Fix a BST with two misplaced keys
Company: TikTok
Role: Machine Learning Engineer
Category: Coding & Algorithms
Difficulty: Medium
Interview Round: Technical Screen
Quick Answer: This interview question evaluates algorithm design, data structures, correctness, complexity, edge cases, and implementation details in a realistic interview setting. A strong answer for Fix a BST with two misplaced keys states assumptions, handles edge cases, explains trade-offs, and shows how to validate the result clearly.
Constraints
- The number of nodes is in the range [1, 10^4] for non-empty trees; the empty-tree case ([]) is also handled.
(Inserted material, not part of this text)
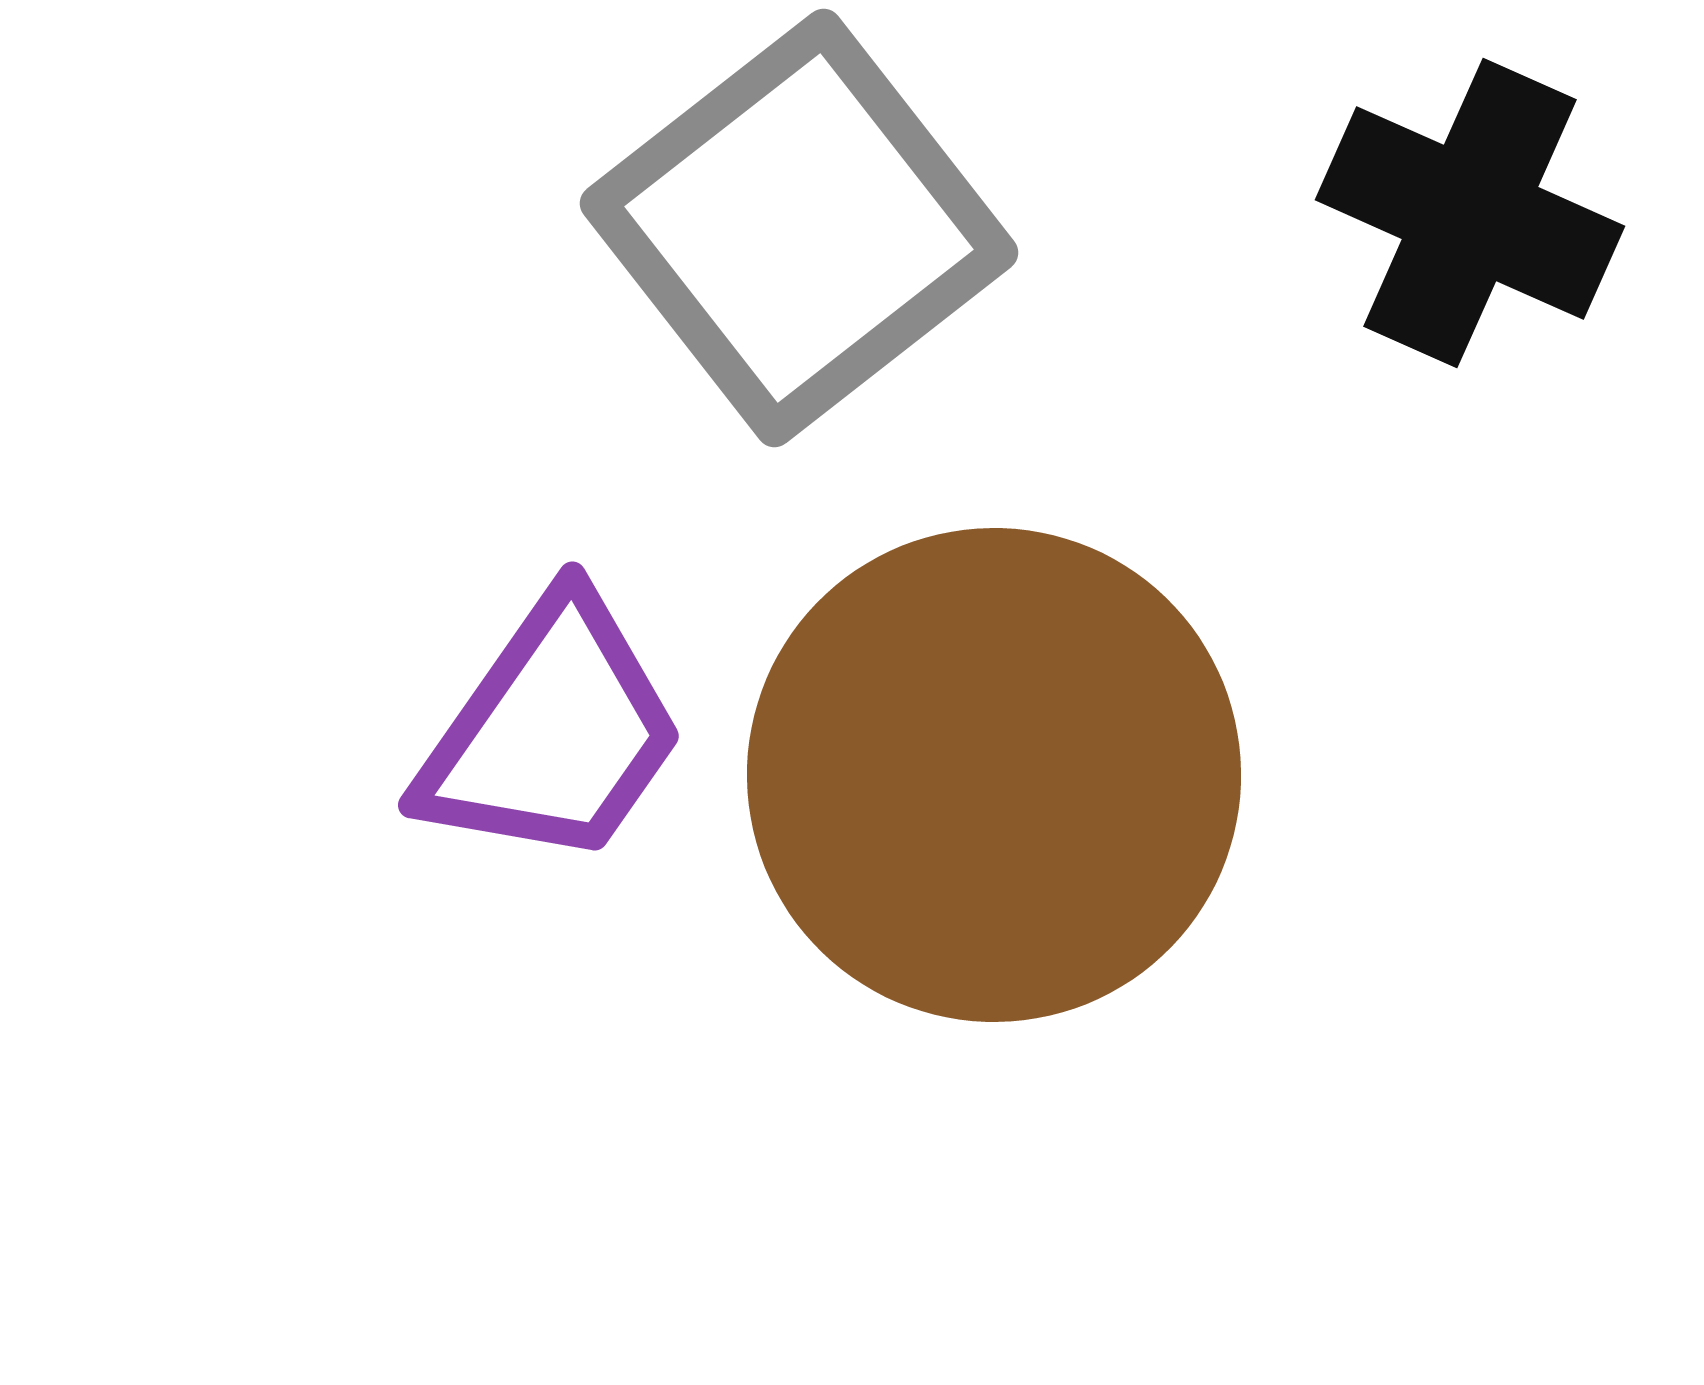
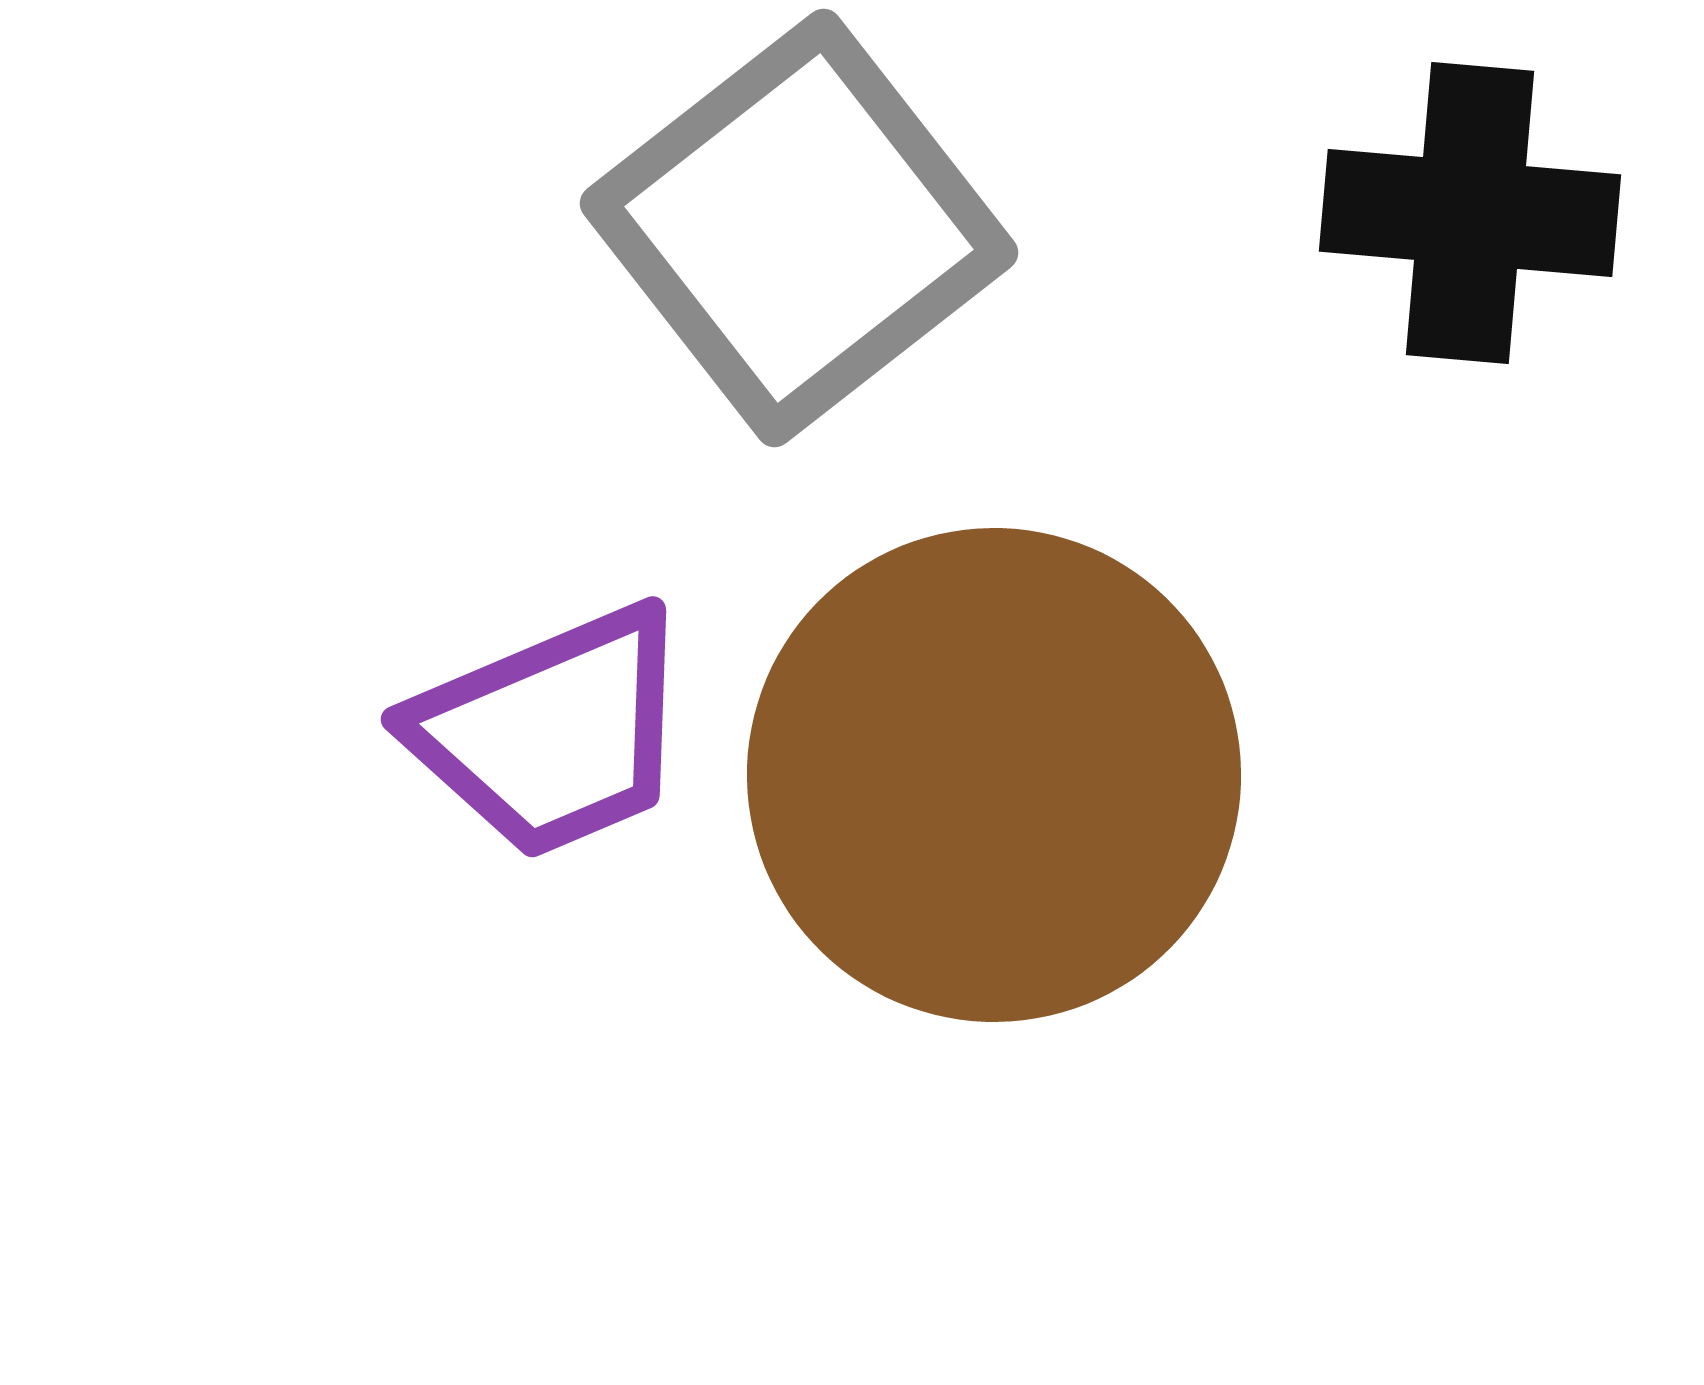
black cross: rotated 19 degrees counterclockwise
purple trapezoid: rotated 32 degrees clockwise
- Exactly two nodes' keys were swapped.
- Node values fit in a 32-bit signed integer and may be negative.
- The tree structure must not change — only node values may be corrected.
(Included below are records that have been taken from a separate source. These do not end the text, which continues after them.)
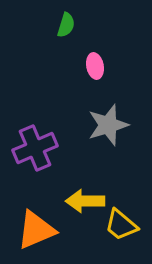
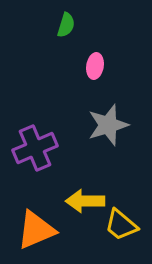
pink ellipse: rotated 20 degrees clockwise
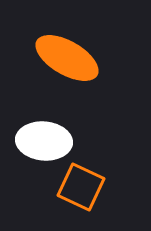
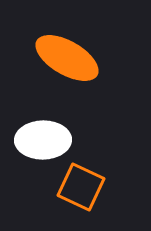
white ellipse: moved 1 px left, 1 px up; rotated 6 degrees counterclockwise
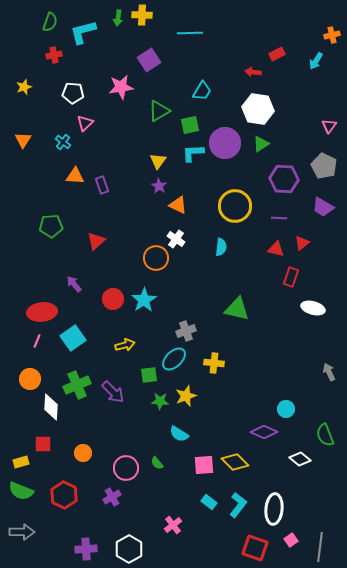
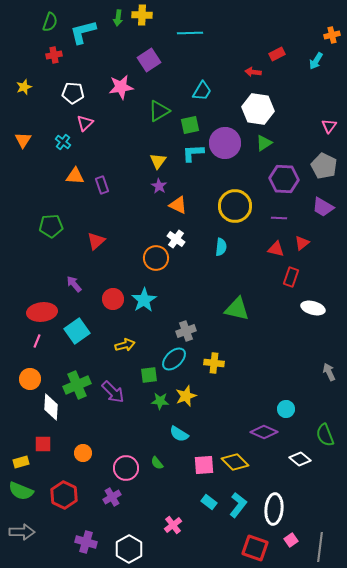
green triangle at (261, 144): moved 3 px right, 1 px up
cyan square at (73, 338): moved 4 px right, 7 px up
purple cross at (86, 549): moved 7 px up; rotated 20 degrees clockwise
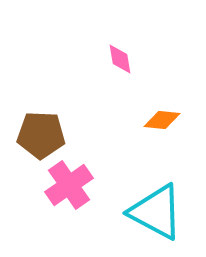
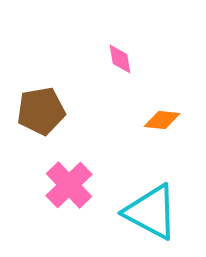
brown pentagon: moved 24 px up; rotated 12 degrees counterclockwise
pink cross: rotated 9 degrees counterclockwise
cyan triangle: moved 5 px left
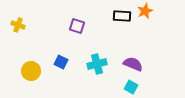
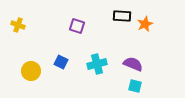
orange star: moved 13 px down
cyan square: moved 4 px right, 1 px up; rotated 16 degrees counterclockwise
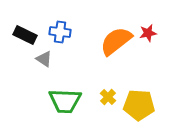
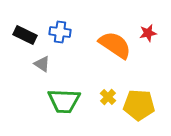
orange semicircle: moved 1 px left, 4 px down; rotated 72 degrees clockwise
gray triangle: moved 2 px left, 5 px down
green trapezoid: moved 1 px left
- Input/output use level-order arrays with null for missing children and trailing nulls trimmed.
Examples
Input: ([1, 3, None, None, 2],)
Expected Output: [3, 1, None, None, 2]
Explanation: Adjacent violation: in-order is 3,2,1 region; swapping 1 and 3 restores increasing order.
Input: ([3, 1, 4, None, None, 2],)
Expected Output: [2, 1, 4, None, None, 3]
Explanation: Non-adjacent violation: keys 2 and 3 were swapped; restoring them yields a valid BST.
Input: ([2, 3, 1],)
Expected Output: [2, 1, 3]
Explanation: Left child 3 and right child 1 violate BST order; swapping them fixes it.
Input: ([1],)
Expected Output: [1]
Explanation: Single node — trivially valid, returned unchanged.
Input: ([],)
Expected Output: []
Explanation: Empty tree edge case — returned unchanged.
Input: ([10, 5, 8, 2, 20],)
Expected Output: [10, 5, 20, 2, 8]
Explanation: Non-adjacent violation in a deeper unbalanced tree: 8 and 20 were swapped.
Hints
- An in-order traversal of a valid BST is strictly increasing. After swapping two keys, the in-order sequence has either one or two positions where a value is greater than the value that follows it.
- Walk the in-order sequence tracking the previous node. The FIRST time you see prev.val > cur.val, record `first = prev`. EVERY time it happens, record `second = cur`. Then swap first.val and second.val.
- For an adjacent violation there is exactly one descending step, so first = prev and second = cur of that single step. For a non-adjacent violation there are two descending steps; first comes from the earlier step and second from the later step.
- To hit O(1) extra space without recursion or a stack, use Morris traversal: thread each node's in-order predecessor's right pointer to the node, then undo the thread on the way back.